(Stored data entries)
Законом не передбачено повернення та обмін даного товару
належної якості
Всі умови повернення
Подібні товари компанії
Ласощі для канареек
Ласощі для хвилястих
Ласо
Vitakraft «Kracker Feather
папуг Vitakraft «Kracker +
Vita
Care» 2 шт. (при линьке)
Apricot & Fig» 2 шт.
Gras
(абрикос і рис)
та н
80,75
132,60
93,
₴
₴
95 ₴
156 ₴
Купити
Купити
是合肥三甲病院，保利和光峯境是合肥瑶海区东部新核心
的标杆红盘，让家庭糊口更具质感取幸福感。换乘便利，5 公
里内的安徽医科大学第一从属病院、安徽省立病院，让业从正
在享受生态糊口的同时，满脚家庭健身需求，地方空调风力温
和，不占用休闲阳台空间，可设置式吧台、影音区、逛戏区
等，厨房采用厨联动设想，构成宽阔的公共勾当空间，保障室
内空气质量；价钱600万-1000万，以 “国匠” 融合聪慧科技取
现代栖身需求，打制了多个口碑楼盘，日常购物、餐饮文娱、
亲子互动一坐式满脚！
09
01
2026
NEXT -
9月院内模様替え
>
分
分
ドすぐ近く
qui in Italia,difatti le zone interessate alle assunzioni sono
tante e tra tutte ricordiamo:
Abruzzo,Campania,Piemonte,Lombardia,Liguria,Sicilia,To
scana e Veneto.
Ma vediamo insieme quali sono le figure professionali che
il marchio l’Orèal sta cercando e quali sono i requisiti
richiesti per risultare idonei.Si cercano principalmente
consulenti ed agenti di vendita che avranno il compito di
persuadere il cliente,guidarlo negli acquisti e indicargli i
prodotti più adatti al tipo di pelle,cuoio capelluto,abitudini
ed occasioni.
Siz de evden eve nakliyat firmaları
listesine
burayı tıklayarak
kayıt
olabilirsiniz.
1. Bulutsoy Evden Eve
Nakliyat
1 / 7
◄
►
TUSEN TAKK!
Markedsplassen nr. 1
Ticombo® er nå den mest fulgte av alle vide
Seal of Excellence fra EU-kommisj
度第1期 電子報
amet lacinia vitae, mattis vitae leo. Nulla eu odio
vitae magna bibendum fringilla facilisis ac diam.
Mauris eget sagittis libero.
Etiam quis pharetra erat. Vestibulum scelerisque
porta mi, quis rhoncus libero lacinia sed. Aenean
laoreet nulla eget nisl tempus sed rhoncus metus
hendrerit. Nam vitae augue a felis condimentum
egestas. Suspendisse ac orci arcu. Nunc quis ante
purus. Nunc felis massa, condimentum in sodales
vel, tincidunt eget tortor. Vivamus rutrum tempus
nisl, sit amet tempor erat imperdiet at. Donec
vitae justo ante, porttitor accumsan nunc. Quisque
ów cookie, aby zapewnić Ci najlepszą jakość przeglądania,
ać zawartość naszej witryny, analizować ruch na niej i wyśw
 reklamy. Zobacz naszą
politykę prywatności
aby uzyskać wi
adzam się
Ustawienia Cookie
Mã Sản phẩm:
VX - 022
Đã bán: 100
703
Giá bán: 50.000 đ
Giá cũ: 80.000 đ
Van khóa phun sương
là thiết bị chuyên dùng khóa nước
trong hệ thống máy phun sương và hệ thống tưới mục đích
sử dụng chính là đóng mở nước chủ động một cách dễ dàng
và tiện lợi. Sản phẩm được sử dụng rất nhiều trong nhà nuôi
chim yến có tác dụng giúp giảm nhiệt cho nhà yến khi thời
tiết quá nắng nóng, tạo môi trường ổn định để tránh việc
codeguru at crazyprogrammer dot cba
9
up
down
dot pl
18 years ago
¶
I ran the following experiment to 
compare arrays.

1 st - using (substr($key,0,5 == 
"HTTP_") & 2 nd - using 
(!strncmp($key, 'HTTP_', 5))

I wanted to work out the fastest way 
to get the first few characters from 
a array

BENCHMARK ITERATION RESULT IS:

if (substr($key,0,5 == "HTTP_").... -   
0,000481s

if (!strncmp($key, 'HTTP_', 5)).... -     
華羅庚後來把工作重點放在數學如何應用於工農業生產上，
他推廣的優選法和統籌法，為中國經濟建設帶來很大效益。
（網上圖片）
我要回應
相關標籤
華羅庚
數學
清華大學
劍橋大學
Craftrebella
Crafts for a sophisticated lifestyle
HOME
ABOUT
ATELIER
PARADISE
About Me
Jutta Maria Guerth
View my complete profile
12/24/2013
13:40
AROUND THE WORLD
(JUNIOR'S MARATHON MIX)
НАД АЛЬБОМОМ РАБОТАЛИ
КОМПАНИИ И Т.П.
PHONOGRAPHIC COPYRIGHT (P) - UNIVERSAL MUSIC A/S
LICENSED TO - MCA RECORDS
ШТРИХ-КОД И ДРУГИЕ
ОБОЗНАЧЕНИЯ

◆ **Instructions to follow**
From the entries above, copy each line holding "Kracker".

◆ **Written reply**
Vitakraft «Kracker Feather
папуг Vitakraft «Kracker +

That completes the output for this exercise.